In dieser letzten Phase seines Lebens ist Karski - wie andere große Figuren des intellektuellen und politischen Polen - nationales Denkmal und Ketzer zugleich gewesen. Er sah Polen von seiner zweiten, der amerikanischen Heimat aus. Er redete seinen Landsleuten nicht nach dem Mund, und er sagte über die nationalen Mythen, was er aufgrund seiner persönlichen Erfahrung wusste und dachte. Das galt für die Beurteilung des Warschauer Aufstands ebenso wie für die Präsidentschaft Lech Walesas. Die Kandidatur Aleksander Kwasniewskis unterstützte Karski zum Entsetzen vieler seiner Bewunderer, und die Geschichte sollte ihm recht geben, denn es war der Postkommunist Kwasniewski, der Polen erfolgreich und umsichtig in die Nato und in die EU geführt hat.

Als Träger der höchsten polnischen Auszeichnung, des Weißen Adlerordens, machte Karski sich unbeliebt, indem er immer wieder betonte, er persönlich hätte dieselbe Ehre sowohl Lech Walesa als auch General Wojciech Jaruzelski zuerkannt, denn ihnen gemeinsam sei es zu verdanken, dass sich Polen ohne Blutvergießen von einer Diktatur zu einer Demokratie gewandelt habe. "Ich bin schon ein alter Mann", schrieb er an Jaruzelski, "habe 84 Jahre auf dem Buckel. Mein Herz schlägt polnisch, aber meine Weltanschauung verdanke ich meiner zweiten Heimat Amerika, von der ich so viel Freundlichkeit und Anerkennung erfahren habe. Wahrscheinlich deshalb betrachte ich den Lauf der Dinge in Polen anders als viele Patrioten, die dort leben. Ich sehe den Wald, sie - die Bäume."
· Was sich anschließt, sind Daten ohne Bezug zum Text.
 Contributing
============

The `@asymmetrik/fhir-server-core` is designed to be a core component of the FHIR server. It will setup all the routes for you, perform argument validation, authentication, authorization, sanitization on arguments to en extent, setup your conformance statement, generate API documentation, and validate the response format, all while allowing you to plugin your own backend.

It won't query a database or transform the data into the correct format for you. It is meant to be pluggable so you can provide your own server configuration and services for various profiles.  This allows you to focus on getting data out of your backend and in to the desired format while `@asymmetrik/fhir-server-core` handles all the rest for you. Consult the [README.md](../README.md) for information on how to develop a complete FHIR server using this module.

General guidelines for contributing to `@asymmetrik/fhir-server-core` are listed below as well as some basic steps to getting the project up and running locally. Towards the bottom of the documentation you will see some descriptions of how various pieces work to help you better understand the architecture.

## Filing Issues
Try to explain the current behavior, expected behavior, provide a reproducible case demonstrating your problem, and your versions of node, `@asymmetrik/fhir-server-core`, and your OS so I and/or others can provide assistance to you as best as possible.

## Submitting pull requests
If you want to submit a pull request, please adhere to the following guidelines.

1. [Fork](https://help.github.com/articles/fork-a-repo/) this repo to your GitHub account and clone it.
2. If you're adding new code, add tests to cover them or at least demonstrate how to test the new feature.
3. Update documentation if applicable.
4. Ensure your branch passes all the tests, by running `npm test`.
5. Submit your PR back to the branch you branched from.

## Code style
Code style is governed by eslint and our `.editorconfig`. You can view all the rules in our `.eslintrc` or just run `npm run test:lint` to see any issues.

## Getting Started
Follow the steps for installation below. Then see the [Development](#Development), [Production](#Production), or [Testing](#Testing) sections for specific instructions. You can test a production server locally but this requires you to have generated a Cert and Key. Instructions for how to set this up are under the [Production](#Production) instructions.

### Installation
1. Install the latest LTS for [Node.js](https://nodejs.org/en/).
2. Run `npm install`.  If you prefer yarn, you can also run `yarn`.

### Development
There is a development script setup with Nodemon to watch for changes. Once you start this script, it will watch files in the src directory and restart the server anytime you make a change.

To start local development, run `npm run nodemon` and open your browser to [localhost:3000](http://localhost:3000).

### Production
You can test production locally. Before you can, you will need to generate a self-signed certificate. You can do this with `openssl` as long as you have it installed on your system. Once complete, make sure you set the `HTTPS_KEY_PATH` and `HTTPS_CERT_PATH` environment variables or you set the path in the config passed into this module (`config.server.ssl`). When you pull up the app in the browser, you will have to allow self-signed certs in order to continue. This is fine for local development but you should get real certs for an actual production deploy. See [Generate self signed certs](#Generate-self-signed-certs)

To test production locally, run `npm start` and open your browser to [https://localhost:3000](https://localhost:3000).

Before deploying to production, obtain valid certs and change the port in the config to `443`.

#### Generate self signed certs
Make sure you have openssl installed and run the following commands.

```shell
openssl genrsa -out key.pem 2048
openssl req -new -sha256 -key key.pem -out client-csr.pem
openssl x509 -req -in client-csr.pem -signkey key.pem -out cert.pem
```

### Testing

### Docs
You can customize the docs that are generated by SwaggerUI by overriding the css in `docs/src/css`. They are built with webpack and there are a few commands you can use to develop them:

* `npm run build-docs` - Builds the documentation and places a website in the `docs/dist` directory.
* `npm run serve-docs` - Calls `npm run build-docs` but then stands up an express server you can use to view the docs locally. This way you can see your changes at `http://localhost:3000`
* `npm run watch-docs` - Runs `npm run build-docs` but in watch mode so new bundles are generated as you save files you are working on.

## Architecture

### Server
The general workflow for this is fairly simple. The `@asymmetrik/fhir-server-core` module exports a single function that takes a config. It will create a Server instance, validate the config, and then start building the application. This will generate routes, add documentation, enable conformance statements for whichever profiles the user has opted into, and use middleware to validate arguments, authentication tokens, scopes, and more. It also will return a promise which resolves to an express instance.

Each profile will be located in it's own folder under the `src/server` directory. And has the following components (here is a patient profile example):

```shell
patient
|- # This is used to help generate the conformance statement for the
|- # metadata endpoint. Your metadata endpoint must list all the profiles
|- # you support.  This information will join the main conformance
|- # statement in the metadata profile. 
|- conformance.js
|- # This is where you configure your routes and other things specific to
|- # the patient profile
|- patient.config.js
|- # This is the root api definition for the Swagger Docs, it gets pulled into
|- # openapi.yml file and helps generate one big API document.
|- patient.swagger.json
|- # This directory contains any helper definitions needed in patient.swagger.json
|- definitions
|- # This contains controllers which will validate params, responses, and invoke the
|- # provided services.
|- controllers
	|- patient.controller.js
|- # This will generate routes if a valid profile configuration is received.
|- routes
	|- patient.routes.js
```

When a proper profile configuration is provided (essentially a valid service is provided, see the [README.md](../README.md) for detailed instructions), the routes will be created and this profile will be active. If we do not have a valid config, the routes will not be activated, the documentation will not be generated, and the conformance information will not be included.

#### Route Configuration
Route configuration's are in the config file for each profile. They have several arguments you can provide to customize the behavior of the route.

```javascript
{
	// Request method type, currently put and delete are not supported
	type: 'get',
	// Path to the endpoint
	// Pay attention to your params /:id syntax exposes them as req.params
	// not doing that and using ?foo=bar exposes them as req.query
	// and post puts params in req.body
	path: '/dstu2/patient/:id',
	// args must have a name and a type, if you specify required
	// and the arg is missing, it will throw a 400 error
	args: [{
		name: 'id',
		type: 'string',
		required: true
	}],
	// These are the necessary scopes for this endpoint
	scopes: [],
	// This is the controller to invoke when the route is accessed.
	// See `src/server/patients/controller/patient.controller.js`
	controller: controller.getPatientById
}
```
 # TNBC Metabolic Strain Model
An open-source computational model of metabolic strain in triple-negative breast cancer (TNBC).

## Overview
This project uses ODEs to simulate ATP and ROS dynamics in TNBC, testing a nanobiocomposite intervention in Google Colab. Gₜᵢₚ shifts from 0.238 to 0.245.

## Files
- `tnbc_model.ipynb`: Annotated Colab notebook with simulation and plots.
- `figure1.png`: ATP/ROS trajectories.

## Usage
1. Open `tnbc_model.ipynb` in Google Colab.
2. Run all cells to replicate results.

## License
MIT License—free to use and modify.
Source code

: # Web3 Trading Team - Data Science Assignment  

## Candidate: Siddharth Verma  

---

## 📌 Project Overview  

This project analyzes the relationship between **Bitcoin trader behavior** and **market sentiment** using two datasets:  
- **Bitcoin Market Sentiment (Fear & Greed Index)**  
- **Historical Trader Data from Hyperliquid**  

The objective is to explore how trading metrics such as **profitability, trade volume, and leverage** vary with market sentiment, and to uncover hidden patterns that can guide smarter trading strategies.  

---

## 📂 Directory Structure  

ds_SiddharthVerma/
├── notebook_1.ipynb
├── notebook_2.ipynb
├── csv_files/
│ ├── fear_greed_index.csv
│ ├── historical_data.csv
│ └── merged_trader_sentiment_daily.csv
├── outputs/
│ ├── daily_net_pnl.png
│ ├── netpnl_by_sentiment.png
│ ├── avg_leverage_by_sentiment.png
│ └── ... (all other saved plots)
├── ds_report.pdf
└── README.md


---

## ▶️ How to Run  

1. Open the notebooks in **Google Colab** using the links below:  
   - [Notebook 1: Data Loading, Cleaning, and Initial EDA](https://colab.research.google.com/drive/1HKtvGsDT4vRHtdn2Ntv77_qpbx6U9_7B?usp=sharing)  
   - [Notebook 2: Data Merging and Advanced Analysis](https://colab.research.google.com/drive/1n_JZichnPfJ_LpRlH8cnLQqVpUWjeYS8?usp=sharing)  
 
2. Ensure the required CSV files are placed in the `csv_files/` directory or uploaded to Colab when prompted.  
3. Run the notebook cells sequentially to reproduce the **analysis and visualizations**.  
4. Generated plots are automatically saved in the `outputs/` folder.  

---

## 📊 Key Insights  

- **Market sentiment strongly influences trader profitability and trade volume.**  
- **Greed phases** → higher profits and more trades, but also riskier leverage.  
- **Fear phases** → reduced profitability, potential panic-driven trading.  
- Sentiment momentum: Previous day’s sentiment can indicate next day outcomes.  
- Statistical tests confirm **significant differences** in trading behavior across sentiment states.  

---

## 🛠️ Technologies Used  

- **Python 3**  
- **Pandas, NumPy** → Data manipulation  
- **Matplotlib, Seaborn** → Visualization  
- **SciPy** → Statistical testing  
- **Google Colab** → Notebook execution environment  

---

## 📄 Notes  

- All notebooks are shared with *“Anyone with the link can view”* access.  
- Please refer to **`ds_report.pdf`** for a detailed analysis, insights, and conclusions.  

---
Historiker, heißt es, seien rückwärtsgewandte Propheten. Aber wer Geschichte betrachtet, macht sich unwillkürlich auch Gedanken über historische Paralleluniversen und mögliche Geschichtsverläufe. Wer auf das Jahrhundert Hitlers und Stalins zurückschaut, dem drängt sich das Gedankenexperiment auf, dass es auch das Jahrhundert Jan Karskis hätte werden können. Marta Kijowskas schöne Biographie des Diplomaten, Untergrundkämpfers, Kuriers, Politikers und Wissenschaftlers ist eine Art Lesebuch über die besseren Möglichkeiten der letzten hundert Jahre.

STEPHAN WACKWITZ

Marta Kijowska: "Kurier der Erinnerung". Das Leben des Jan Karski.

Verlag C. H. Beck, München 2014. 382 S., Abb., geb., 24,95 [Euro].